(Records contained in a dataset)

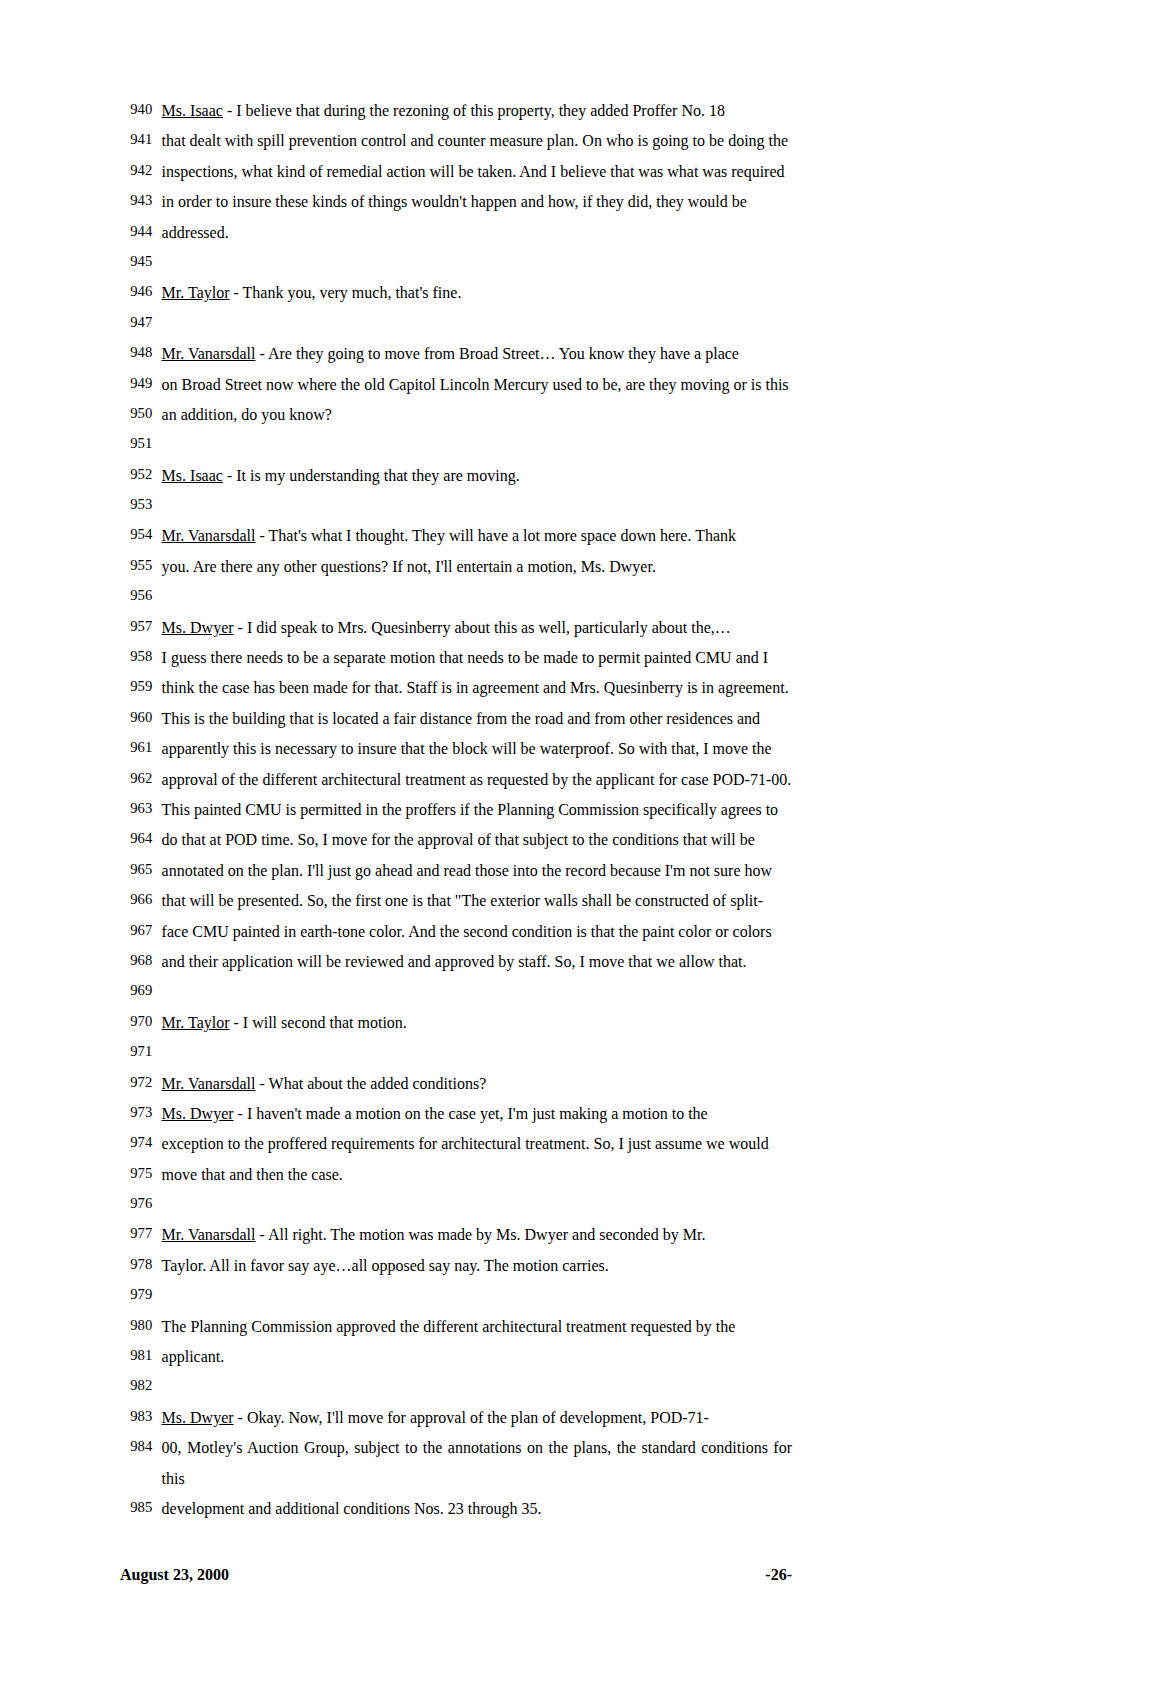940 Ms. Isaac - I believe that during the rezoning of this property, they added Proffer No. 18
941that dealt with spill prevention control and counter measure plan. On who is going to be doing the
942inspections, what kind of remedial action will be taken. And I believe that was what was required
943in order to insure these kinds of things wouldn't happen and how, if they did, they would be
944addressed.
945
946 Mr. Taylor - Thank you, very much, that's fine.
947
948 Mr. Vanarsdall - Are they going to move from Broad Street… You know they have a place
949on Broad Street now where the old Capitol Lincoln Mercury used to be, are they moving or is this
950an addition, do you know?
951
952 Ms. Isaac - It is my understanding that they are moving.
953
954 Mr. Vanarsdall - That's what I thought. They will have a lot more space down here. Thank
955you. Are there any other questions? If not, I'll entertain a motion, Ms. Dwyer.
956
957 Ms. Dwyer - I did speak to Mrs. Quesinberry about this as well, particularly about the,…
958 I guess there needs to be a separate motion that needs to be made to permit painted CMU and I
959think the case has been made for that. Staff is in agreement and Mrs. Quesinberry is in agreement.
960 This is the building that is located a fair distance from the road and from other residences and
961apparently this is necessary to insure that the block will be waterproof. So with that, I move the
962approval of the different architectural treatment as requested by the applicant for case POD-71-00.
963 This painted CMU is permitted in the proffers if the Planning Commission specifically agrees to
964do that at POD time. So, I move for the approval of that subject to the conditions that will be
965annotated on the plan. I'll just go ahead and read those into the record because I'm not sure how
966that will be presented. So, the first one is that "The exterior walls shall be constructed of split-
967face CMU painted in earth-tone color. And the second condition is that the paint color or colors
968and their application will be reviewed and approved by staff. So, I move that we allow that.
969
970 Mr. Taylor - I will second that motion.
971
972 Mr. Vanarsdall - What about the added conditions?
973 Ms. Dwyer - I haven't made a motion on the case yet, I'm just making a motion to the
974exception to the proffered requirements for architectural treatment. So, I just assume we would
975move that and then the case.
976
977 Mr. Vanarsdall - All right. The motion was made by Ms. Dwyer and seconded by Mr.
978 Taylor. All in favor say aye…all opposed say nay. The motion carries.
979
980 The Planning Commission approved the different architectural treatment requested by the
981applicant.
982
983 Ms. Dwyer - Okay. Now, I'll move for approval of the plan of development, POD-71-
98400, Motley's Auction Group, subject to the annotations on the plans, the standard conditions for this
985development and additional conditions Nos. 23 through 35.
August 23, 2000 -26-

- What you will do -
Starting from the line with "983 Ms. Dwyer", write out every remaining line of the data above exactly, the final line included, and nothing before it.

- Task answer -
983 Ms. Dwyer - Okay. Now, I'll move for approval of the plan of development, POD-71-
98400, Motley's Auction Group, subject to the annotations on the plans, the standard conditions for this
985development and additional conditions Nos. 23 through 35.
August 23, 2000 -26-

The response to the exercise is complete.